- **PAGE EXTRACT**:
= = = = =

In early 2005, Gesher Theater staged Medea – a contemporary view of a Greek classic. The play was produced by Lena Kreindlin, the first woman director in Gesher Theater. In the course of the fifth performance, during a particularly dramatic monologue, the play's star, Yevgenya Dodina, tripped and broke her ankle. As a result of the main actress's injury the theater was forced to cancel the play for many months.

In May 2005, Gesher Theatre, under the direction of Yevgeny Arye, staged a production - “Variations for Theater and Orchestra” – an anthology of Russian songs as a mirror of the Russian culture.

The play that won the Israeli Theater Academy Award for best entertainment show for 2005, enraptured the Israeli audience.

The play won the Israeli Theatre Academy Award for best entertainment show for 2005, as well as the Best Choreographer.

At the end of May 2005, the theater went on a second tour in Moscow with the play “Shosha”, at the Cherry Forest Festival in the prestigious Sovremennik Theatre. The festival marked 60 years of victory over the Nazis and the end of the Second World War. Gesher Theater was one of the stars of the festival, and once again reaped fabulous praise and reviews on the theatre's high level.

= = = = =

Source records
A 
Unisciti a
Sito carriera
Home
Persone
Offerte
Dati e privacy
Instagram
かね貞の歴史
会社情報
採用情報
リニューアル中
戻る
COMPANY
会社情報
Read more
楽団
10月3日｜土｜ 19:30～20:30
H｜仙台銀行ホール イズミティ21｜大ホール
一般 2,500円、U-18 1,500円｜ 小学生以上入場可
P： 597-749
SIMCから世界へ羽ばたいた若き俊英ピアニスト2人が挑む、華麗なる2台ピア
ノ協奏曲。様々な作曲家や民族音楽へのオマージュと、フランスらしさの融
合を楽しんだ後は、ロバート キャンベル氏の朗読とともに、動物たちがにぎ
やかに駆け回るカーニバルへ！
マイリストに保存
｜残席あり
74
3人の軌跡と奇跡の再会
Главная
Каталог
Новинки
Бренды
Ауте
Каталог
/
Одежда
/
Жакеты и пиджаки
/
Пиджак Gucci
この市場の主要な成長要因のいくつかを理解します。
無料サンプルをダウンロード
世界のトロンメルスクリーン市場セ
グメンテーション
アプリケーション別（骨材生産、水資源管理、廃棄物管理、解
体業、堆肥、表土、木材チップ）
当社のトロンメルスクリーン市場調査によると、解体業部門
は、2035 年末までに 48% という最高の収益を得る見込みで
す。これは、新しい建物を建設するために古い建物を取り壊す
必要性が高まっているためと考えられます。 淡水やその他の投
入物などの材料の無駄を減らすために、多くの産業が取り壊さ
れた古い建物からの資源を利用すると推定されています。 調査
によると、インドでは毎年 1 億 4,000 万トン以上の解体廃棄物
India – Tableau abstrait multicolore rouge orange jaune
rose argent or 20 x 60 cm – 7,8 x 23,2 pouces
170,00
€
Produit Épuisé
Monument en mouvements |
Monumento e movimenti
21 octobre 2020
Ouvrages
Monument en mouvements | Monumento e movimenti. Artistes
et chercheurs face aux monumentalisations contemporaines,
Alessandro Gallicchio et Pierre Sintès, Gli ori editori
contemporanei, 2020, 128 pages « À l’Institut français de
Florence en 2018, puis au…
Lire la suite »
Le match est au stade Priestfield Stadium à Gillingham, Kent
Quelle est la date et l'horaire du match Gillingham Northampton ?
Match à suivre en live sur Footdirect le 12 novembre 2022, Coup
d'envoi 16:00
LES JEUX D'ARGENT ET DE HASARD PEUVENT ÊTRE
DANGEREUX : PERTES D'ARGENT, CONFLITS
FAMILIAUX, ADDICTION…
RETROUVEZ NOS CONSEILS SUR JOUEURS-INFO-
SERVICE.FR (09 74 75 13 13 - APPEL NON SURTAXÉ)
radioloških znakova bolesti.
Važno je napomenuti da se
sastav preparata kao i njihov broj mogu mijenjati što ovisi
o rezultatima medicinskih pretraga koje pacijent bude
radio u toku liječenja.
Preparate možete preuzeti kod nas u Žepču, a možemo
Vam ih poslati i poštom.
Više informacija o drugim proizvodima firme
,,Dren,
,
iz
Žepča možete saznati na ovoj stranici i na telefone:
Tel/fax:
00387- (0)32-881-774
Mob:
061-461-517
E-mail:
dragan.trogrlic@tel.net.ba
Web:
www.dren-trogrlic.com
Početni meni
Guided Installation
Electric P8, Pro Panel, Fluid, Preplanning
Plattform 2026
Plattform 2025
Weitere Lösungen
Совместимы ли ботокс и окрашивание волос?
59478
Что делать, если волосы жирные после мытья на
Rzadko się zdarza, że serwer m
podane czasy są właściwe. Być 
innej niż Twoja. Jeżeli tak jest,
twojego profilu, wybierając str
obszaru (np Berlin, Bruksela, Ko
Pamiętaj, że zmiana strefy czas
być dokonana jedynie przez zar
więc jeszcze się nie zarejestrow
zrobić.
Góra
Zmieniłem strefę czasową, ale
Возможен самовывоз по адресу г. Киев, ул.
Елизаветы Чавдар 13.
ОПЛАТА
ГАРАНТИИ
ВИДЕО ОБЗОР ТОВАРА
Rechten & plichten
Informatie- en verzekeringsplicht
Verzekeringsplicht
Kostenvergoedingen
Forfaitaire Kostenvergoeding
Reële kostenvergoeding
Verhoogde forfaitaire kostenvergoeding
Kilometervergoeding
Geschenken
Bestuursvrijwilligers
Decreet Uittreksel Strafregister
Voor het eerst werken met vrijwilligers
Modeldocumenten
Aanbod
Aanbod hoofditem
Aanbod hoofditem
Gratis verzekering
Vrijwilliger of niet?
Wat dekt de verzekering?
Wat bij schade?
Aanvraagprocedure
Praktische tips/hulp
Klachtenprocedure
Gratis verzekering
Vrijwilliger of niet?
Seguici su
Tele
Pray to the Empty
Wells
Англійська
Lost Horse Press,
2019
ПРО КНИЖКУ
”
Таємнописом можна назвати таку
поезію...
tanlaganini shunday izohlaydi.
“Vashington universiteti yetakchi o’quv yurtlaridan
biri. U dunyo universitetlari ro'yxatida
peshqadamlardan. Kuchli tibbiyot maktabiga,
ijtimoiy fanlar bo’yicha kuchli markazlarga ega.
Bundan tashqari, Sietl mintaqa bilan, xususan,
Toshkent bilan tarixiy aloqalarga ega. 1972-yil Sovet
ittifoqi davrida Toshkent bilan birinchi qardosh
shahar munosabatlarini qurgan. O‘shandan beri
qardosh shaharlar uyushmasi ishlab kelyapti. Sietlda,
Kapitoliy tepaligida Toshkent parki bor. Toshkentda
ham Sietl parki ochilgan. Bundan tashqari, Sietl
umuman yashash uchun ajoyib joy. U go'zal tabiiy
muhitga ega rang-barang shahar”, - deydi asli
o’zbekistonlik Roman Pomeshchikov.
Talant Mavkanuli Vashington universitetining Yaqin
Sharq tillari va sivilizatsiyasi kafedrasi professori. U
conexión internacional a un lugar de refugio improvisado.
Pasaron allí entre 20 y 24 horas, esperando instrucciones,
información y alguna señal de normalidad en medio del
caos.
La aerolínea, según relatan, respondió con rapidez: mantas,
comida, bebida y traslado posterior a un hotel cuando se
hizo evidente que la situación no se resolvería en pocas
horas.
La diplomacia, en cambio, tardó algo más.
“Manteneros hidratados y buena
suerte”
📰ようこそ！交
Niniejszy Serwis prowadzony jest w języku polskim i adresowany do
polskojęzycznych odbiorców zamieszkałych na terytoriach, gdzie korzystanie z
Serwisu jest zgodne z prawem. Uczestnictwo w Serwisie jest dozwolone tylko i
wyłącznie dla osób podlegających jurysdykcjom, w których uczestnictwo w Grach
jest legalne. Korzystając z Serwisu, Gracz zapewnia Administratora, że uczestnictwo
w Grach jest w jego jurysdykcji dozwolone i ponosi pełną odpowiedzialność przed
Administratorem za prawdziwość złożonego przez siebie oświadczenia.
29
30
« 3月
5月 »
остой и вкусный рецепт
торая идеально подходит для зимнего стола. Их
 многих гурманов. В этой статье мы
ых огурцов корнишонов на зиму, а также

= = = = =

- **EXERCISE REQUIREMENTS**:
[1] In the Gesher Theater history, who directed the 2005 production of Medea?
[2] Pick up the Gesher Theater history after its last sentence and write what comes next.
The records have no connection to the Gesher Theater history.

- **RESPONSES TO THE TASKS**:
[1] Lena Kreindlin, the first woman director in Gesher Theater.

[2]
In June 2005, the theater performed in Toronto, with the plays “City – Odessa Stories” and “Shosha”.

The theater was invited to perform in the Kopfler Arts Center. The invitation was received at the initiative of the Friends of Gesher Theater Association in Israel and the Jewish community in Toronto.

In July 2005, Gesher Theater, sponsored by the Bracha Fund, staged “Momik”, an adaptation of David Grossman’s best selling novel “See under: Love”.

In the beginning of October 2005, the play “Pillowman” by Martin McDonagh, was staged. The play which premiered at the National Theatre in England and won the Olivier Award for best play 2004, and in 2005 won the American Tony Award – was staged with translation by and under the direction of Ben Bar-Shavit.

In October 2005, at the invitation of Poland's National Theatre, the play “Shosha” was staged in Warsaw, Poland. It was the third time that Gesher Theater was invited to perform in Poland, this time with a play whose plot takes place in 1930s Warsaw. The play reaped good and moving reviews.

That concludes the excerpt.